* **STUDY TEXT**:
Photo courtesy of puroricotico via Flickr
Climate change affects phenology worldwide. 

When I woke up on Dec. 25, 2015, a part of me suspected the end was nigh. Greenhouse gas emissions, holes in the ozone, invasive species, deforestation, melting glaciers and mass extinction. Everything had led to this: Christmas at 76 degrees Fahrenheit. The planet simply could not take any more.

Fortunately, I was wrong about the end of the world, but I think you’ll agree that the weather this year has been baffling. In fact, even the trees are confused, according to a phenology study published in March 2015’s issue of Nature by Buitenwerf, Rose and Higgins.

Phenology is the study of seasonal changes in the natural world, like hibernation for bears or migration for birds. An important phenological process in trees is the growth and death of leaves. According to the paper, climate change has seriously altered that process.

The researchers analyzed thirty years’ worth of global phenological data and found evidence of moderate to severe changes in leaf phenology on 95 percent of the Earth’s land surface. The most intriguing finding is how varied these severe changes were. 

In northern sub-Arctic regions, for example, trees grew leaves earlier in the year, resulting in an earlier spring, while in more southern sub-Arctic regions, trees lost leaves later in the year, resulting in a later fall. Photosynthesis rates reduced in some parts of South America, while they increased in other parts.

So why all of this variation?

Phenological responses to climate change aren’t uniform because climate change isn’t uniform. For example, temperatures are increasing most rapidly in arctic and high elevation regions. In some southern areas, temperatures have actually decreased in recent years.

The same phenomena is occurring with precipitation. Both precipitation and temperature are ways that trees measure the change of seasons. When the rains come later than usual or when the temperature increases earlier than usual, trees delay or accelerate their physiological processes to match.

In short, the trees are confused.

The worst of it is that it’s confusing everybody else on the planet, too. While we might enjoy seeing beautiful flowers in December, those flowers will be dead by the time pollinators take to the air in Spring to find nectar that they won’t taste this year. The creatures of the world are linked by their phenologies and depend on each other to be on time, much the same way that Clemson students depend on the CAT bus.

When one party isn’t on time, everybody suffers. A green Christmas could be the harbinger of extinction, which means the end of the world for somebody.

* **DESCRIPTION OF THE TASK**: Decide whether each statement agrees with the phenology article, answering yes or no and quoting the words of the article that settle it. 1. The researchers examined thirty years of global phenological data. 2. Temperatures are rising fastest in southern regions. 3. Changes in leaf phenology were found on 95 percent of the Earth's land surface. Rely only on the text above for what comes next.

Saved entries:

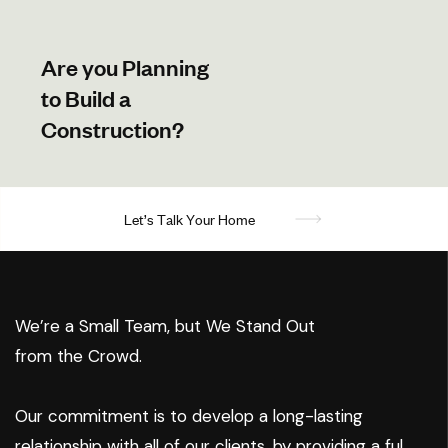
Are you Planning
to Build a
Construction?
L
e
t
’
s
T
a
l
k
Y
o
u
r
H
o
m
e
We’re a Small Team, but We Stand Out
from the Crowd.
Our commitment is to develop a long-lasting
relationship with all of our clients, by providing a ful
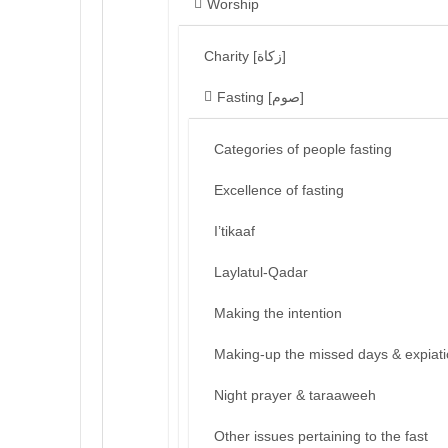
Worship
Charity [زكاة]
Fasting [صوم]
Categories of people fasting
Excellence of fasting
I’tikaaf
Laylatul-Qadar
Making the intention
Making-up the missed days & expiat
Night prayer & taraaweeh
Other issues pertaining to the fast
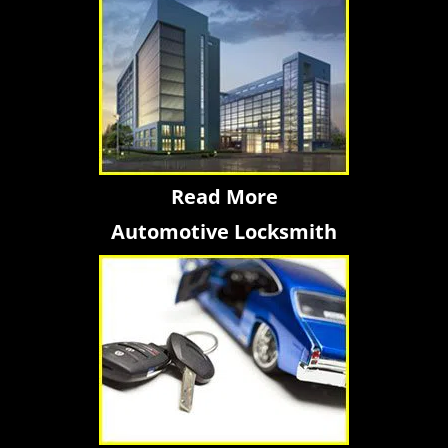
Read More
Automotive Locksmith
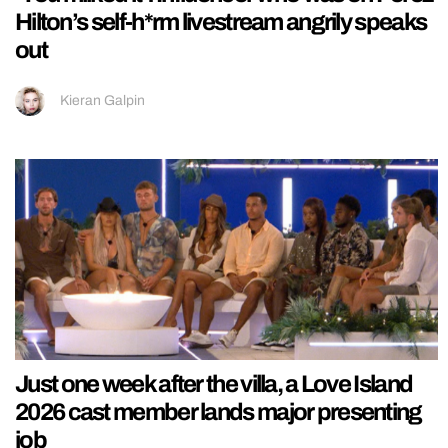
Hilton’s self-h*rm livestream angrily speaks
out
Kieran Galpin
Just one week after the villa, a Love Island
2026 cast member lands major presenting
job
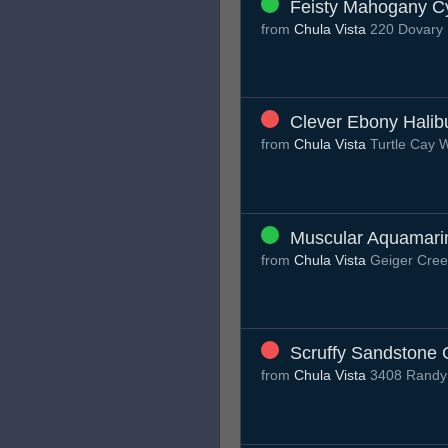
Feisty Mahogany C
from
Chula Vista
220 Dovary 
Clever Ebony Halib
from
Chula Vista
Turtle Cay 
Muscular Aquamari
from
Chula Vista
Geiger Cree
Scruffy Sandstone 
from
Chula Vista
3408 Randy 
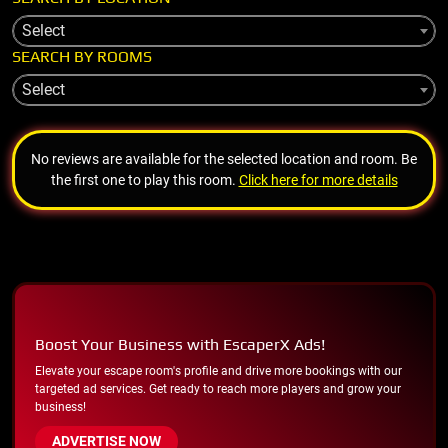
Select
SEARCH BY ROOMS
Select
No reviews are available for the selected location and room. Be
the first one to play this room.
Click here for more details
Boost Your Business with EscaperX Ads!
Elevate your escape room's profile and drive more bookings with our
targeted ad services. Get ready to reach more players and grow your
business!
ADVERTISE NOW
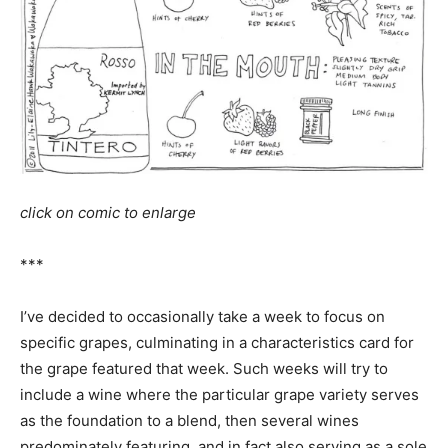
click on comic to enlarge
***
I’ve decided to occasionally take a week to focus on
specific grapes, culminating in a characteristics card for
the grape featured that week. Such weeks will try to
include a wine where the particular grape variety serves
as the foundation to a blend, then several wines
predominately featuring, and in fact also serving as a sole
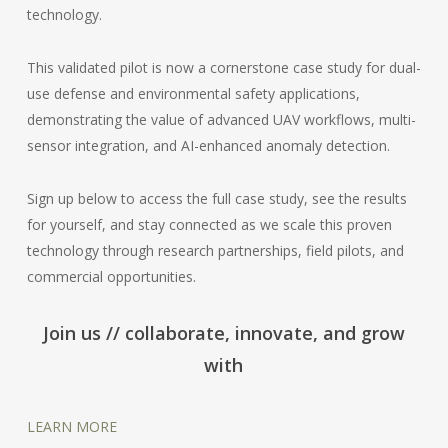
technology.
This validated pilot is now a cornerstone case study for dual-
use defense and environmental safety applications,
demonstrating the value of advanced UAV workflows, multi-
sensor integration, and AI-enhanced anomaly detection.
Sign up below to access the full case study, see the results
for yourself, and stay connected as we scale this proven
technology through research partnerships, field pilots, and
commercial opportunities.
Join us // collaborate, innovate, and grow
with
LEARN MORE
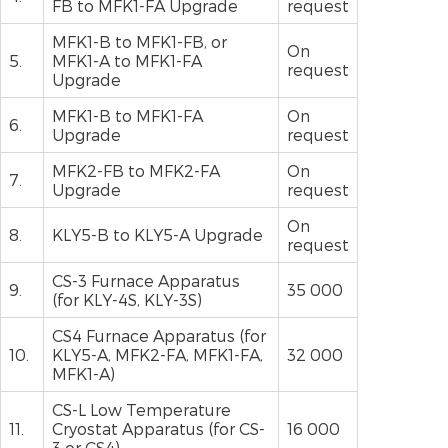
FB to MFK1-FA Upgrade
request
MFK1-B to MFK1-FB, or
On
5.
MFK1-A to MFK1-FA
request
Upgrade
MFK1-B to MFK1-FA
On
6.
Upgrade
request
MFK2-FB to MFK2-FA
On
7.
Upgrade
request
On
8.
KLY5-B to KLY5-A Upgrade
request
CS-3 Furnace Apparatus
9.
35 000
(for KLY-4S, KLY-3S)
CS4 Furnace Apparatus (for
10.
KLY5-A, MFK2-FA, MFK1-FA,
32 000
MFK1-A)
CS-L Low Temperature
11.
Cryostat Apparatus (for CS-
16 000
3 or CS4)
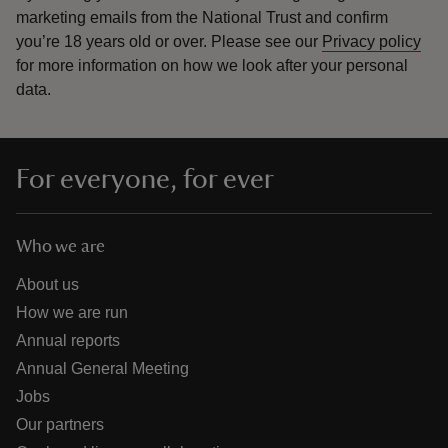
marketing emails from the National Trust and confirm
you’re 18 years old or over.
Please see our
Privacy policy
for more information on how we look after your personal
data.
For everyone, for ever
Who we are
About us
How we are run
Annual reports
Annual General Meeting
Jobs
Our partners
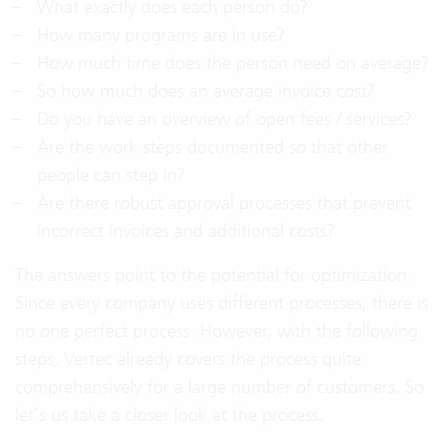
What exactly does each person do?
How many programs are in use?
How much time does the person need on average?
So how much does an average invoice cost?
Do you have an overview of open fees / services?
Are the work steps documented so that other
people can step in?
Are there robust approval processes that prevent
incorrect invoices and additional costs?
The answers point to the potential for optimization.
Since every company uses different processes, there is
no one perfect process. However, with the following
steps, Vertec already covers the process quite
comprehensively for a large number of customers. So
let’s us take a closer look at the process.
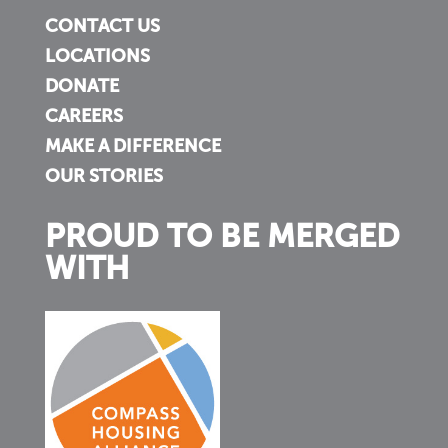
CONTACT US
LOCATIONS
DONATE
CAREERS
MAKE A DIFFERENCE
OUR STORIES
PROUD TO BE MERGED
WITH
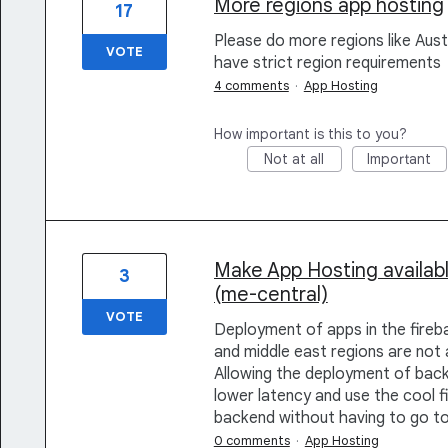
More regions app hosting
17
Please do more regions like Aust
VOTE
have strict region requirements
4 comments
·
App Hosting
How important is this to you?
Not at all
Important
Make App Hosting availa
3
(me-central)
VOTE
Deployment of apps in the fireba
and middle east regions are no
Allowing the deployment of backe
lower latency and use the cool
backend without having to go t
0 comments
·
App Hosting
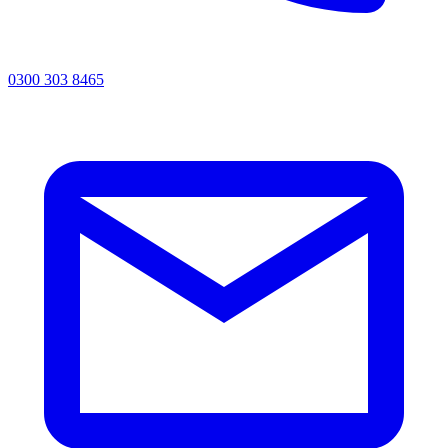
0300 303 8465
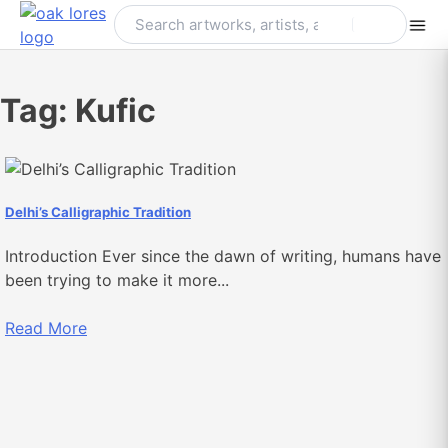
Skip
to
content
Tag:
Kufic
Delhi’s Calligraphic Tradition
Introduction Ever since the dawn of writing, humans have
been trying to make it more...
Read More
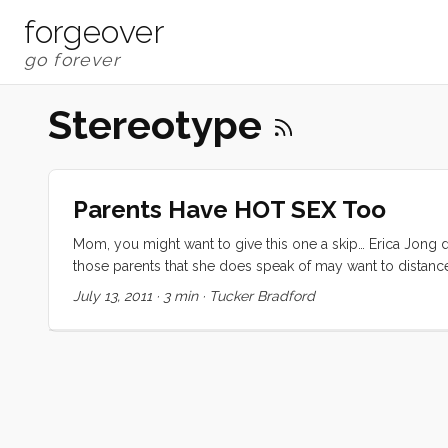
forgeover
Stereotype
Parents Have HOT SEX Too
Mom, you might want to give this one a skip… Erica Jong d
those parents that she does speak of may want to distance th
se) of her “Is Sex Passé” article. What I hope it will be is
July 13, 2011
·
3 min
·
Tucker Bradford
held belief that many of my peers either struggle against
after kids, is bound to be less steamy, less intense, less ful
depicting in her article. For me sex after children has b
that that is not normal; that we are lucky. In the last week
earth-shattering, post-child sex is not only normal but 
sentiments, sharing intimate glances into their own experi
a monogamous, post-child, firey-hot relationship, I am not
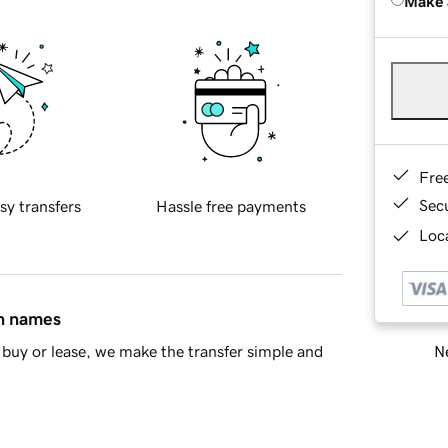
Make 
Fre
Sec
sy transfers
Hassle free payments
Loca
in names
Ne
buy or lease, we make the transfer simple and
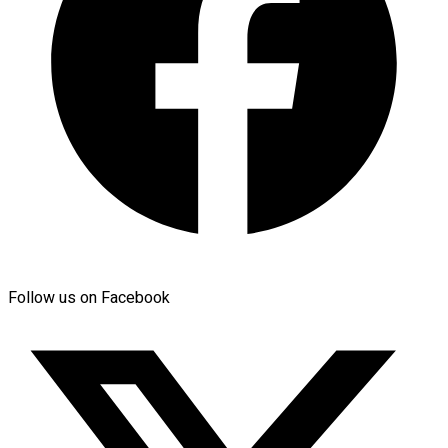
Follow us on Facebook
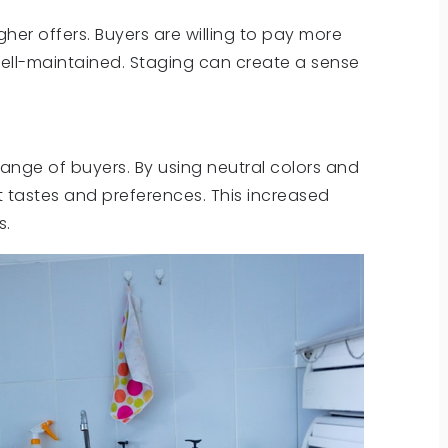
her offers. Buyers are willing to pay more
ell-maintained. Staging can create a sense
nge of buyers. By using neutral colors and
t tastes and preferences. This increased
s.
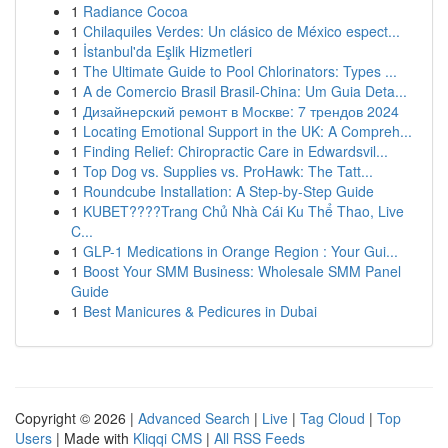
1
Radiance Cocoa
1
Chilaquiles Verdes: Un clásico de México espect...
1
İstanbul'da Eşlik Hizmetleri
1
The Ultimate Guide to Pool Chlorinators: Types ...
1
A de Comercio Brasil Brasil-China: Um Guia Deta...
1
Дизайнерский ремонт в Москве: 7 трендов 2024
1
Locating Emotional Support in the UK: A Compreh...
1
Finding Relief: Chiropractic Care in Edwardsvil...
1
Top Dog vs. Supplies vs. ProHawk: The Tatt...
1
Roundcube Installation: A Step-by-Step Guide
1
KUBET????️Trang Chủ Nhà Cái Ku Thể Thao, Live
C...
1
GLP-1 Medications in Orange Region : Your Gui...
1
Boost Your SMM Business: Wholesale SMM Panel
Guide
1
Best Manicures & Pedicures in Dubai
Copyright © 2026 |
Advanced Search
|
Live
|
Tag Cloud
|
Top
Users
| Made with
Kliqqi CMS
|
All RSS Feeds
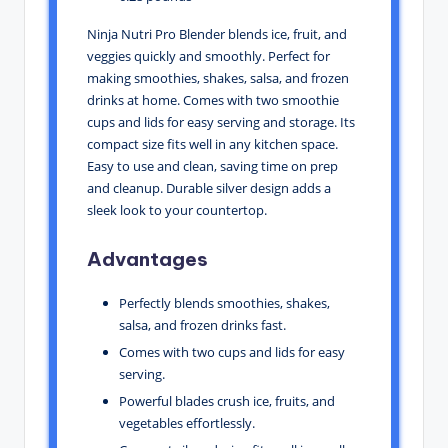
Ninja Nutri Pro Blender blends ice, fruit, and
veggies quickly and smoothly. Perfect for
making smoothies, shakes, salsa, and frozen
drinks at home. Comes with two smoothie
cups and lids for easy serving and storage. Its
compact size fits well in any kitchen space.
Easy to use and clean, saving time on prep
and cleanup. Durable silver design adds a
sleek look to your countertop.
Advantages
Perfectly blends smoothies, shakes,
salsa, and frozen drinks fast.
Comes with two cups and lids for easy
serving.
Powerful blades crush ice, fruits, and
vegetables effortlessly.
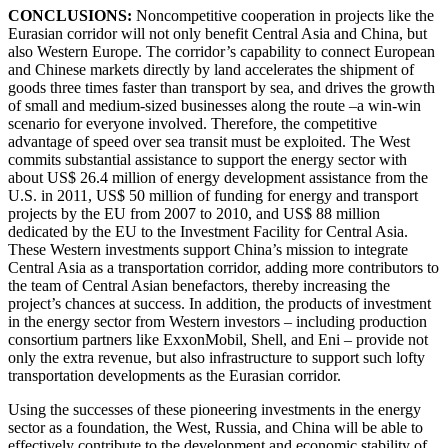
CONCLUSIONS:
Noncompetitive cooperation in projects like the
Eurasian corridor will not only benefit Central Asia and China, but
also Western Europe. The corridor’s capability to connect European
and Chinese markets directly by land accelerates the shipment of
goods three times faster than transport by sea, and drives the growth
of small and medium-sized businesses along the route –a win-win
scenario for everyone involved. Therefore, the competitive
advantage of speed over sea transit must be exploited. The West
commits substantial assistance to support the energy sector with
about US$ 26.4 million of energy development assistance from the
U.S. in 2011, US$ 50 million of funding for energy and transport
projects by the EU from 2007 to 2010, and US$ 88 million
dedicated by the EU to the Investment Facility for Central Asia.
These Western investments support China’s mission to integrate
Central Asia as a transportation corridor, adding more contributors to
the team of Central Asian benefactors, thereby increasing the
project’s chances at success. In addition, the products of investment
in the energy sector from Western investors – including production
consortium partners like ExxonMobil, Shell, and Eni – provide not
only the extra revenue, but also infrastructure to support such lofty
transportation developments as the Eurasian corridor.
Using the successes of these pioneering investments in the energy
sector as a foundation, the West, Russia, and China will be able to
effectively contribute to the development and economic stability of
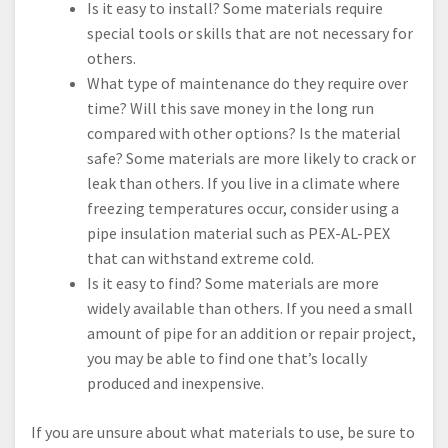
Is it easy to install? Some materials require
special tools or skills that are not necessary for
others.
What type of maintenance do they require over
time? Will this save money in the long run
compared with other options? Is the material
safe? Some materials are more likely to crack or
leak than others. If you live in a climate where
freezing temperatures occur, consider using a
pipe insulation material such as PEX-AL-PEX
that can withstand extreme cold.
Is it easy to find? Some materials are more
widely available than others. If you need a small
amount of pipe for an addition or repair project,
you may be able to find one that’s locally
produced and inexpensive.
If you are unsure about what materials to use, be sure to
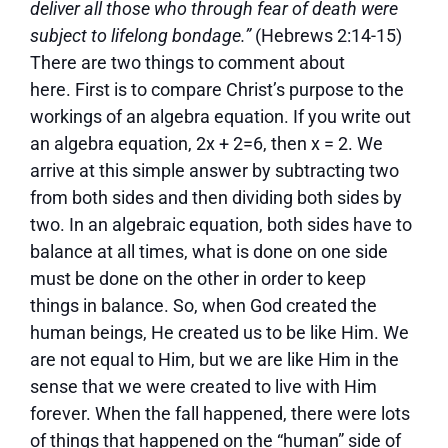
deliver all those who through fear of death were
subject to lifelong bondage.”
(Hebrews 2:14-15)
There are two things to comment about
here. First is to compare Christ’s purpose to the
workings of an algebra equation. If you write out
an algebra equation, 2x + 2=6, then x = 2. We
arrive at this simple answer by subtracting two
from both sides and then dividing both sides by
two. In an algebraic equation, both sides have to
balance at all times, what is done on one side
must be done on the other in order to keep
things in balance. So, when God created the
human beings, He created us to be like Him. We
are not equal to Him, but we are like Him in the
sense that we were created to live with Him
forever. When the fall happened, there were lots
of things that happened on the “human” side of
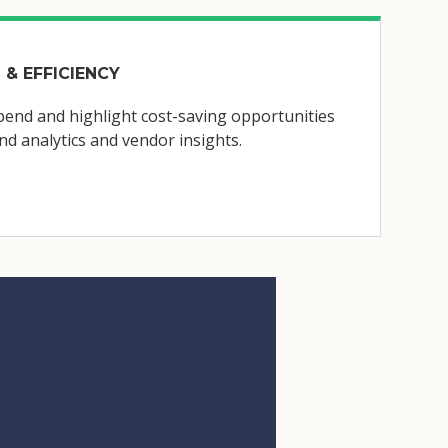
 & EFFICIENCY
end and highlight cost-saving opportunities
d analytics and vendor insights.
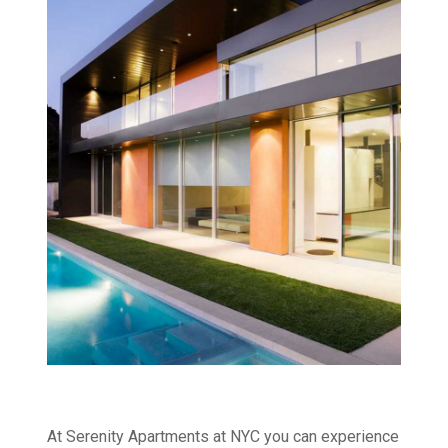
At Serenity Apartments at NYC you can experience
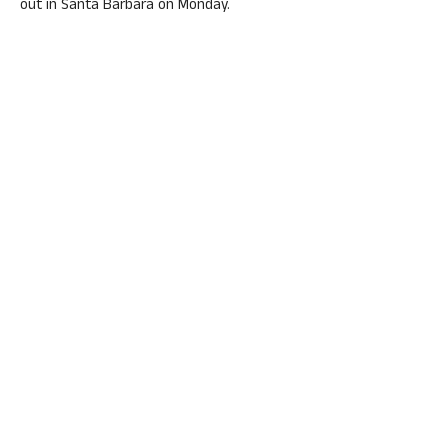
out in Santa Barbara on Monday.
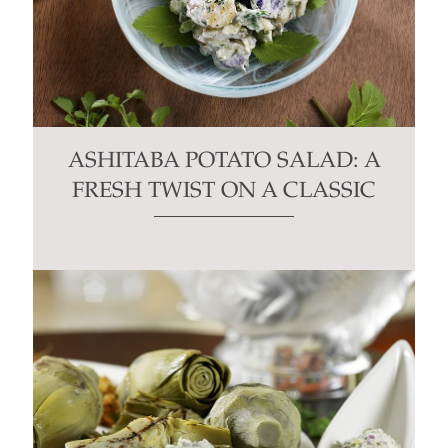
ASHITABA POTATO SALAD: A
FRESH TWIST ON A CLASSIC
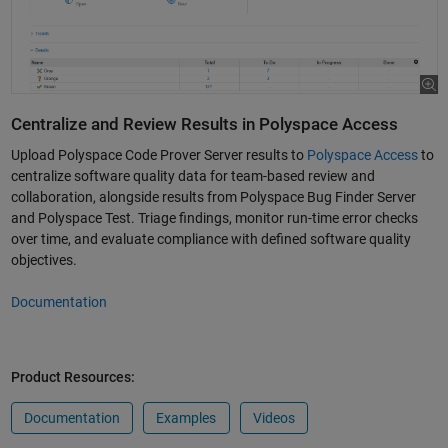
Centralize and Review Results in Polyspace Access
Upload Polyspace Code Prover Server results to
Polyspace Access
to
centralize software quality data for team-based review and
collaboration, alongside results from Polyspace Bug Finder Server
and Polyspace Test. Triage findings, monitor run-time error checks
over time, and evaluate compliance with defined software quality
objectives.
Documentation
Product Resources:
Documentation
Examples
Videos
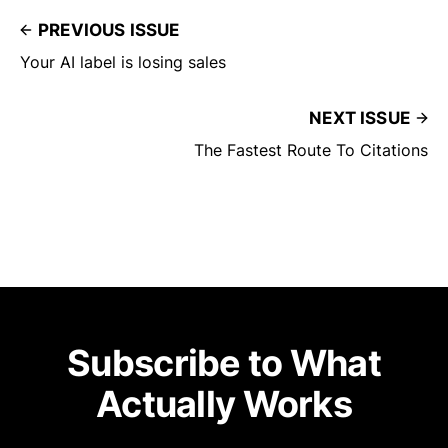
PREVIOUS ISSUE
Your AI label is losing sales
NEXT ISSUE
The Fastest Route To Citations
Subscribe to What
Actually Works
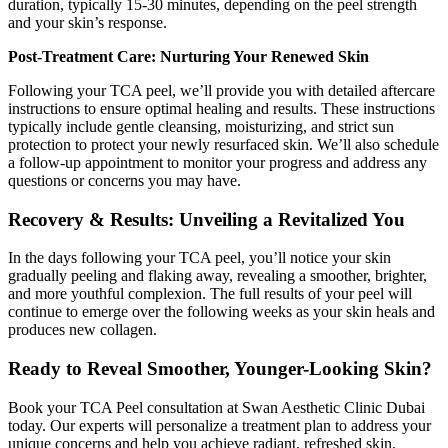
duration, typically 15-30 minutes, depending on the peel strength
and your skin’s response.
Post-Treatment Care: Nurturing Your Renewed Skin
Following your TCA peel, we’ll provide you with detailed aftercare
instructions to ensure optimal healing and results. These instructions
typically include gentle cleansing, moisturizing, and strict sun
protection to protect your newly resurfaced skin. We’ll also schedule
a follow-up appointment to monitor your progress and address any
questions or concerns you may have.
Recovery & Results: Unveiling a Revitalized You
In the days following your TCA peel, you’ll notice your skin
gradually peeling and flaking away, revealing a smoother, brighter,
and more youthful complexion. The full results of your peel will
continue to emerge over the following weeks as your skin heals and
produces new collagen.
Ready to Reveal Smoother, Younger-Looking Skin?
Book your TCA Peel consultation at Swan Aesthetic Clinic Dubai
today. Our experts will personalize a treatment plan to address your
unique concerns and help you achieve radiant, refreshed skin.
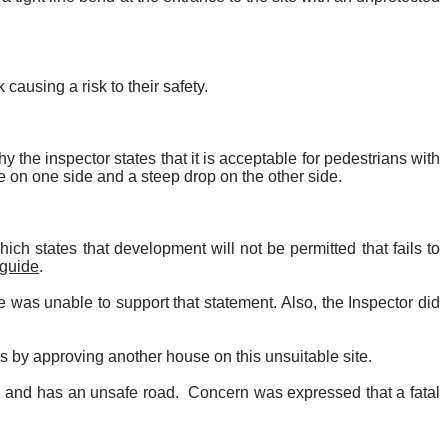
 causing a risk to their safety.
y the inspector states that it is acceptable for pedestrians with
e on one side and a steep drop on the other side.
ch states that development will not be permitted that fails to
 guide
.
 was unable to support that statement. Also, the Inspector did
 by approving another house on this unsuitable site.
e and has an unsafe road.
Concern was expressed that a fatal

* **ANSWER SPACE**:
1. Yes: "The researchers analyzed thirty years’ worth of global phenological data"
2. No: "temperatures are increasing most rapidly in arctic and high elevation regions"
3. Yes: "found evidence of moderate to severe changes in leaf phenology on 95 percent of the Earth’s land surface"